Print the data exactly. Pictures stay out.
┄┄┄┄┄┄
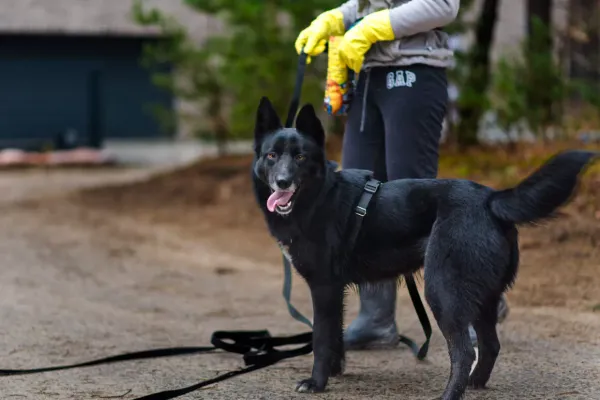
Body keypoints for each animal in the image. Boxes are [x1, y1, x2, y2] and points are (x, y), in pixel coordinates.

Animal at [252, 97, 596, 400]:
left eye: (300, 157)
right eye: (271, 156)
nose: (282, 182)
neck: (319, 195)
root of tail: (492, 199)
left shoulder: (324, 288)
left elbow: (322, 339)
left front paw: (317, 382)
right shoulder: (335, 292)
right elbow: (334, 335)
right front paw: (335, 372)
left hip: (443, 290)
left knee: (464, 352)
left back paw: (450, 394)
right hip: (481, 297)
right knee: (490, 345)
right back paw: (475, 383)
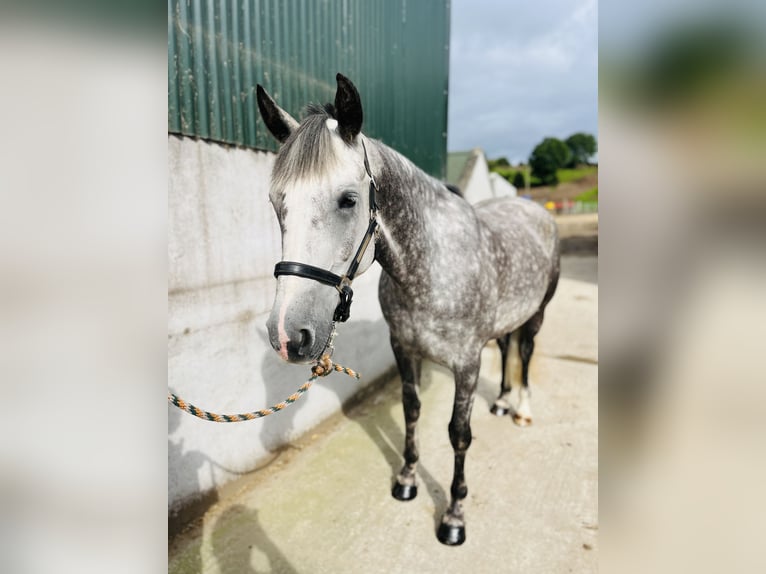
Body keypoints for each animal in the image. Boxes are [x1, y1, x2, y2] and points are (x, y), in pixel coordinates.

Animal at [257, 74, 560, 546]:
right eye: (276, 202)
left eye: (348, 200)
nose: (289, 335)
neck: (431, 267)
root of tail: (535, 210)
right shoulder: (404, 348)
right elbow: (411, 411)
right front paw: (406, 480)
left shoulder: (467, 364)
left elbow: (458, 434)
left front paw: (454, 516)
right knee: (508, 346)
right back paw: (501, 402)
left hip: (537, 314)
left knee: (524, 353)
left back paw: (522, 410)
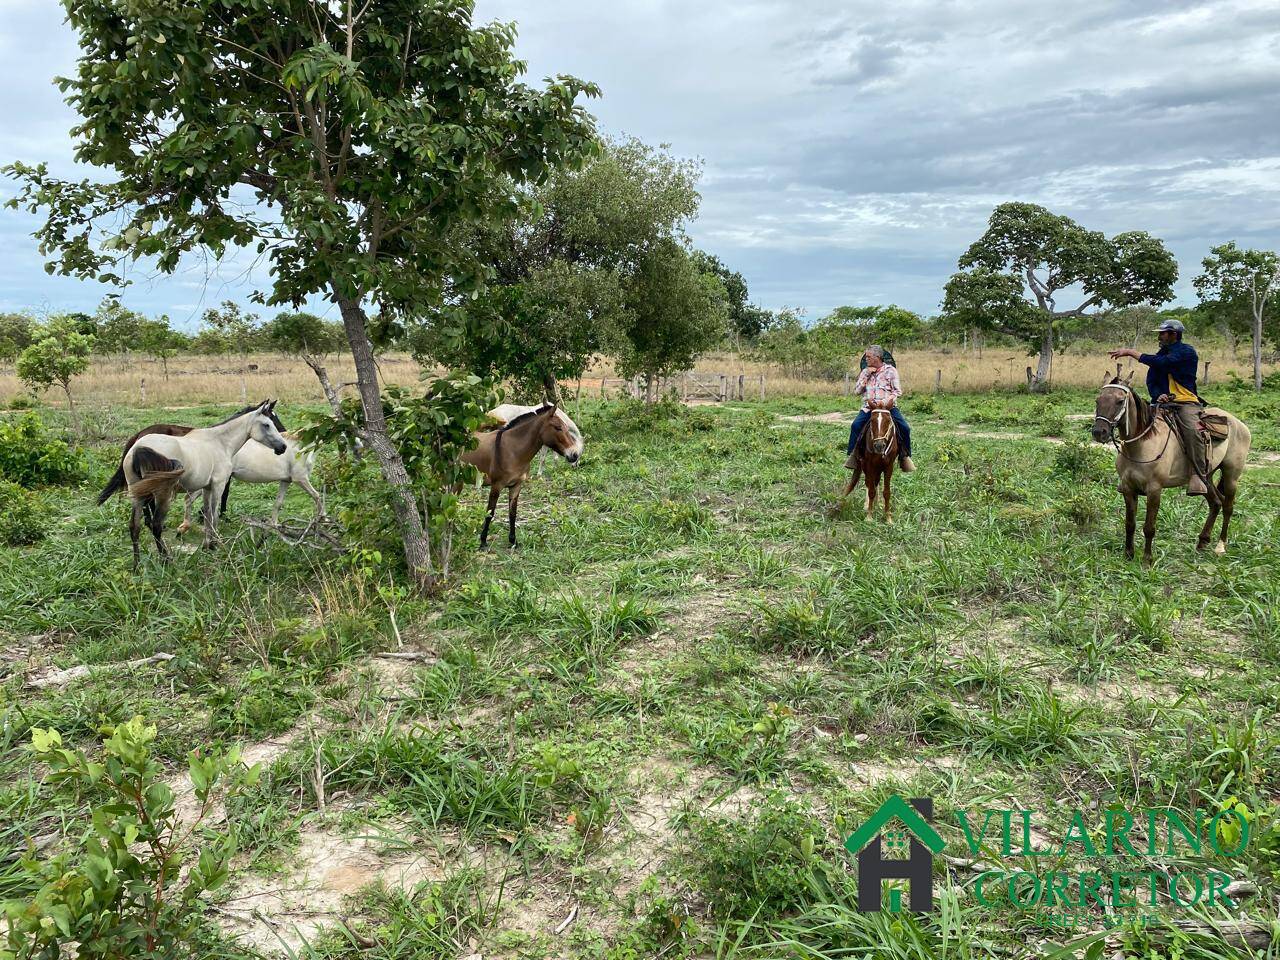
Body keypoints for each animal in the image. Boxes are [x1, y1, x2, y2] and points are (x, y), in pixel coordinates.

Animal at [123, 399, 286, 563]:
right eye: (267, 424)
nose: (283, 446)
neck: (220, 443)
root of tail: (138, 447)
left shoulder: (207, 487)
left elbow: (207, 514)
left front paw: (207, 545)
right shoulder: (218, 485)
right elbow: (214, 515)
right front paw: (214, 544)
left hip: (138, 494)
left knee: (135, 527)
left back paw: (137, 564)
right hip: (162, 494)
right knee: (156, 525)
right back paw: (166, 560)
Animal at [176, 435, 325, 537]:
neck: (300, 450)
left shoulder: (286, 481)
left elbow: (278, 503)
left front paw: (273, 527)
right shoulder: (300, 479)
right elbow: (317, 496)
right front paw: (323, 518)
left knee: (189, 499)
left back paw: (184, 528)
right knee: (190, 499)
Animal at [460, 399, 581, 547]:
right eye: (558, 427)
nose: (574, 455)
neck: (512, 450)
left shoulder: (516, 486)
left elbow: (513, 514)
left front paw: (513, 541)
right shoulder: (496, 486)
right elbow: (490, 513)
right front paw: (483, 541)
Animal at [1090, 373, 1249, 563]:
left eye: (1120, 401)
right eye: (1098, 400)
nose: (1099, 432)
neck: (1141, 445)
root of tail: (1238, 423)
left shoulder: (1154, 490)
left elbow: (1149, 527)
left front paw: (1147, 560)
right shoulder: (1128, 489)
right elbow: (1130, 524)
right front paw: (1128, 555)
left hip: (1231, 475)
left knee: (1228, 506)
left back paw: (1220, 546)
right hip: (1205, 476)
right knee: (1216, 503)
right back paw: (1202, 542)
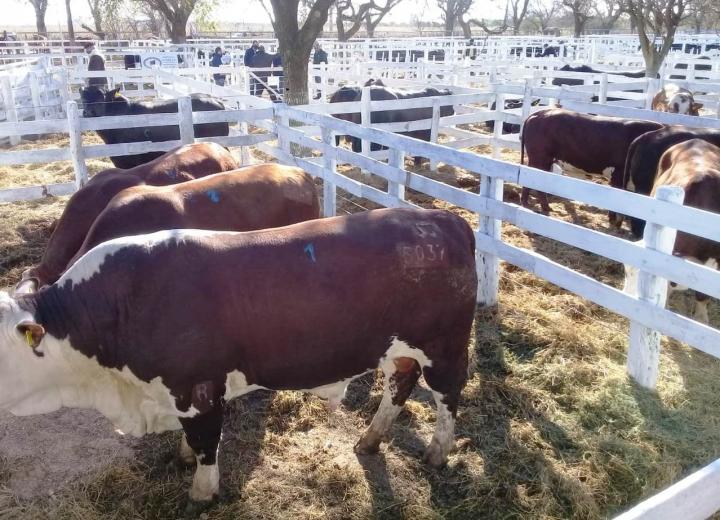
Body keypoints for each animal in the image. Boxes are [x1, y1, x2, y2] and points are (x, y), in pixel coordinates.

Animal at [516, 108, 664, 214]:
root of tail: (539, 113)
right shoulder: (619, 174)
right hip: (539, 157)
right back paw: (531, 205)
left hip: (544, 160)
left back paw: (542, 207)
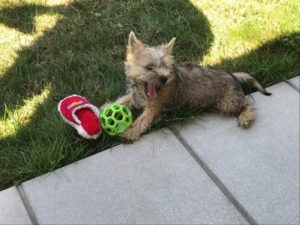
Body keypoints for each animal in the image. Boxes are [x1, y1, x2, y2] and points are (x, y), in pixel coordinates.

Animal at [117, 31, 272, 141]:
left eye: (165, 66)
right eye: (149, 67)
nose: (164, 78)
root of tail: (233, 76)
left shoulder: (155, 107)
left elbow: (143, 120)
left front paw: (131, 131)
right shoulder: (135, 96)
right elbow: (122, 100)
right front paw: (112, 107)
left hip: (229, 103)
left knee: (248, 105)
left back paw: (246, 118)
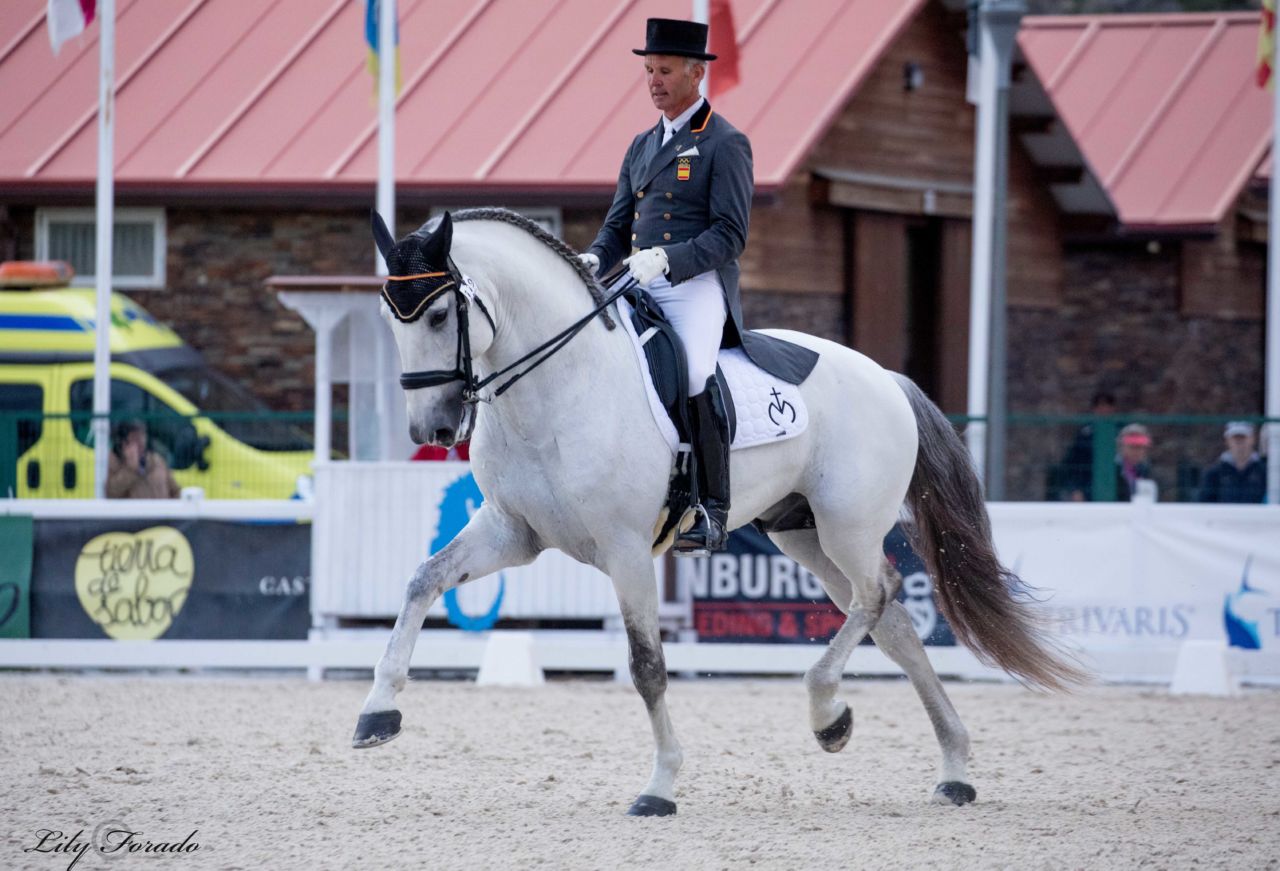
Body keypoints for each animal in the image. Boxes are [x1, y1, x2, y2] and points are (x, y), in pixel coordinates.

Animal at [353, 207, 1080, 814]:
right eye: (390, 321)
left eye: (440, 318)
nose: (431, 429)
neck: (557, 386)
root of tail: (886, 379)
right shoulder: (513, 531)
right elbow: (422, 580)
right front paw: (377, 713)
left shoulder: (625, 549)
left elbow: (647, 667)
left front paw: (660, 786)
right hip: (802, 534)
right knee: (893, 622)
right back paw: (951, 767)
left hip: (847, 526)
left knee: (878, 595)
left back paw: (829, 716)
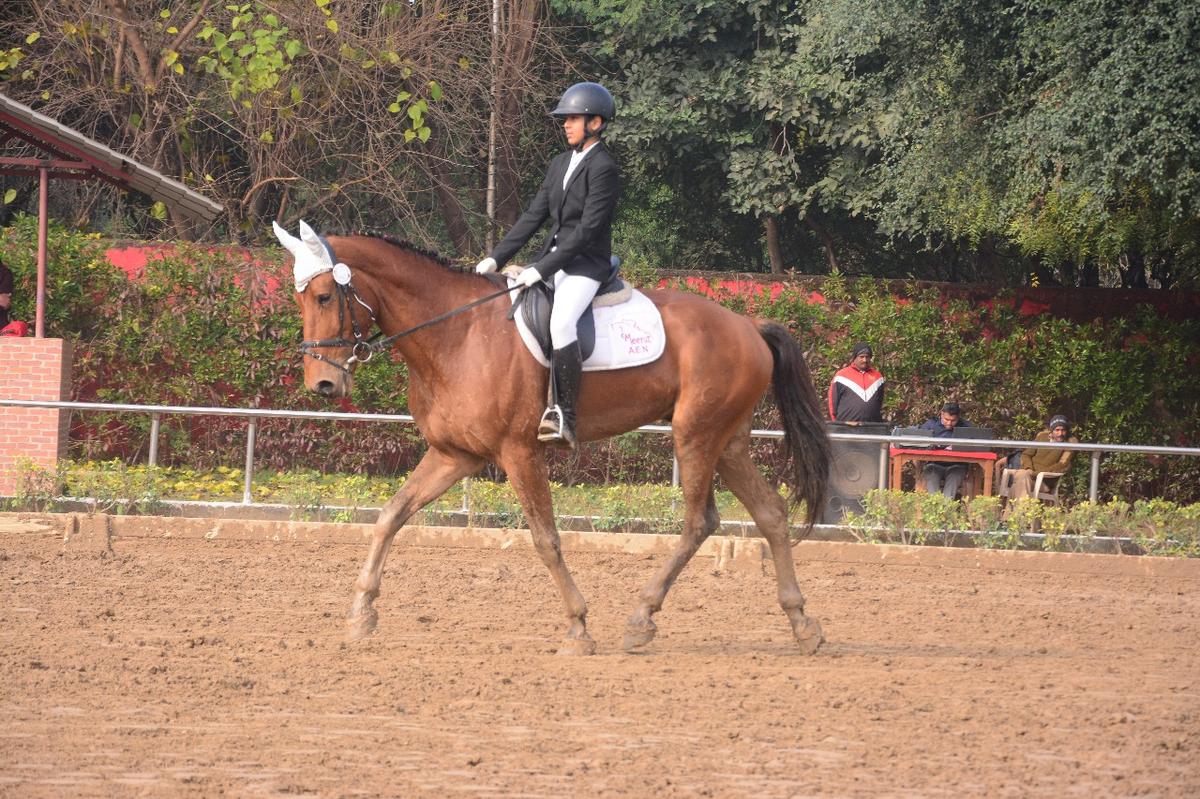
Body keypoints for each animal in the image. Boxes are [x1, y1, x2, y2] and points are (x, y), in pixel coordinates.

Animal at [276, 224, 830, 652]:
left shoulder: (519, 453)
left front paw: (578, 627)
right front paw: (360, 614)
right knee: (770, 513)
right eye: (300, 298)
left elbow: (545, 539)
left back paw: (641, 618)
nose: (322, 384)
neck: (457, 334)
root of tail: (749, 325)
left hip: (695, 433)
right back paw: (803, 624)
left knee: (699, 522)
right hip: (728, 440)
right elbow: (390, 516)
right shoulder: (456, 455)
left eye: (324, 296)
┄┄┄┄┄┄
SOLUTION FOR THIS EXERCISE:
Body keypoints for each animal in the image. Boxes are [x1, y1, x2, y2] and points are (x, y), in pixel coordinates.

Animal at [252, 97, 596, 400]:
left eye: (300, 157)
right eye: (271, 156)
nose: (282, 182)
neck: (319, 195)
root of tail: (492, 199)
left shoulder: (324, 288)
left elbow: (322, 339)
left front paw: (317, 382)
right shoulder: (335, 292)
right elbow: (334, 335)
right front paw: (335, 372)
left hip: (443, 290)
left knee: (464, 352)
left back paw: (450, 394)
right hip: (481, 297)
right knee: (490, 345)
right back paw: (475, 383)
Body keypoints for each animal in the image. Boxes are [x1, y1, x2, y2] and points are (x, y), in pixel coordinates.

Animal at [257, 74, 560, 546]:
right eye: (276, 202)
left eye: (348, 200)
nose: (289, 335)
neck: (431, 267)
root of tail: (535, 210)
right shoulder: (404, 348)
right elbow: (411, 411)
right front paw: (406, 480)
left shoulder: (467, 364)
left elbow: (458, 434)
left front paw: (454, 516)
right knee: (508, 346)
right back paw: (501, 402)
left hip: (537, 314)
left knee: (524, 353)
left back paw: (522, 410)
Body keypoints for each animal in the image. Boxes are [x1, y1, x2, y2] and points are (x, y), in pixel coordinates.

Animal at [123, 399, 286, 563]:
right eye: (267, 424)
nose: (283, 446)
neck: (220, 443)
root of tail: (138, 447)
left shoulder: (207, 487)
left elbow: (207, 514)
left front paw: (207, 545)
right shoulder: (218, 485)
right elbow: (214, 515)
right front paw: (214, 544)
left hip: (138, 494)
left knee: (135, 527)
left back paw: (137, 564)
right hip: (162, 494)
right knee: (156, 525)
right back paw: (166, 560)
Animal at [176, 435, 325, 537]:
neck: (300, 450)
left shoulder: (286, 481)
left elbow: (278, 503)
left front paw: (273, 527)
right shoulder: (300, 479)
right elbow: (317, 496)
right front paw: (323, 518)
left knee: (189, 499)
left back paw: (184, 528)
right knee: (190, 499)
Animal at [460, 399, 581, 547]:
right eye: (558, 427)
nose: (574, 455)
neck: (512, 450)
left shoulder: (516, 486)
left elbow: (513, 514)
left front paw: (513, 541)
right shoulder: (496, 486)
right elbow: (490, 513)
right front paw: (483, 541)
Animal at [1090, 373, 1249, 563]:
left eye: (1120, 401)
right eye: (1098, 400)
nose: (1099, 432)
neck: (1141, 445)
root of tail: (1238, 423)
left shoulder: (1154, 490)
left elbow: (1149, 527)
left front paw: (1147, 560)
right shoulder: (1128, 489)
right elbow: (1130, 524)
right front paw: (1128, 555)
left hip: (1231, 475)
left knee: (1228, 506)
left back paw: (1220, 546)
right hip: (1205, 476)
right knee: (1216, 503)
right back paw: (1202, 542)
Body keypoints for each animal in the image. Boxes are [x1, y1, x2, y2] and points are (x, y), in pixel coordinates.

Animal at [516, 108, 664, 214]:
root of tail: (539, 113)
right shoulder: (619, 174)
right hip: (539, 157)
right back paw: (531, 205)
left hip: (544, 160)
left back paw: (542, 207)
Body keypoints for each animal in the image. Boxes are [x1, y1, x2, y2] and points are (x, y), in pixel coordinates.

Animal at [117, 31, 272, 141]:
left eye: (165, 66)
right eye: (149, 67)
nose: (164, 78)
root of tail: (233, 76)
left shoulder: (155, 107)
left elbow: (143, 120)
left front paw: (131, 131)
right shoulder: (135, 96)
right elbow: (122, 100)
right front paw: (112, 107)
left hip: (229, 103)
left knee: (248, 105)
left back paw: (246, 118)
Body keypoints for each animal in the image. Boxes are [x1, y1, x2, y2] and points are (x, y), in pixel coordinates.

Animal at [353, 207, 1080, 814]:
right eye: (390, 321)
left eye: (440, 318)
nose: (431, 429)
neck: (557, 386)
root of tail: (886, 379)
right shoulder: (513, 531)
right elbow: (422, 580)
right front paw: (377, 713)
left shoulder: (625, 549)
left elbow: (647, 667)
left front paw: (660, 786)
right hip: (802, 534)
right knee: (893, 622)
right back paw: (951, 767)
left hip: (847, 526)
left knee: (878, 595)
left back paw: (829, 716)
Body keypoints for each animal in the image. Boxes are [x1, y1, x2, y2] and points are (x, y), in pixel coordinates.

Animal at [276, 224, 830, 652]:
left shoulder: (519, 453)
left front paw: (578, 627)
right front paw: (360, 614)
right knee: (770, 513)
right eye: (300, 298)
left elbow: (545, 539)
left back paw: (641, 618)
nose: (322, 384)
neck: (457, 334)
root of tail: (749, 325)
left hip: (695, 433)
right back paw: (803, 624)
left knee: (699, 522)
right hip: (728, 440)
right elbow: (390, 516)
right shoulder: (456, 455)
left eye: (324, 296)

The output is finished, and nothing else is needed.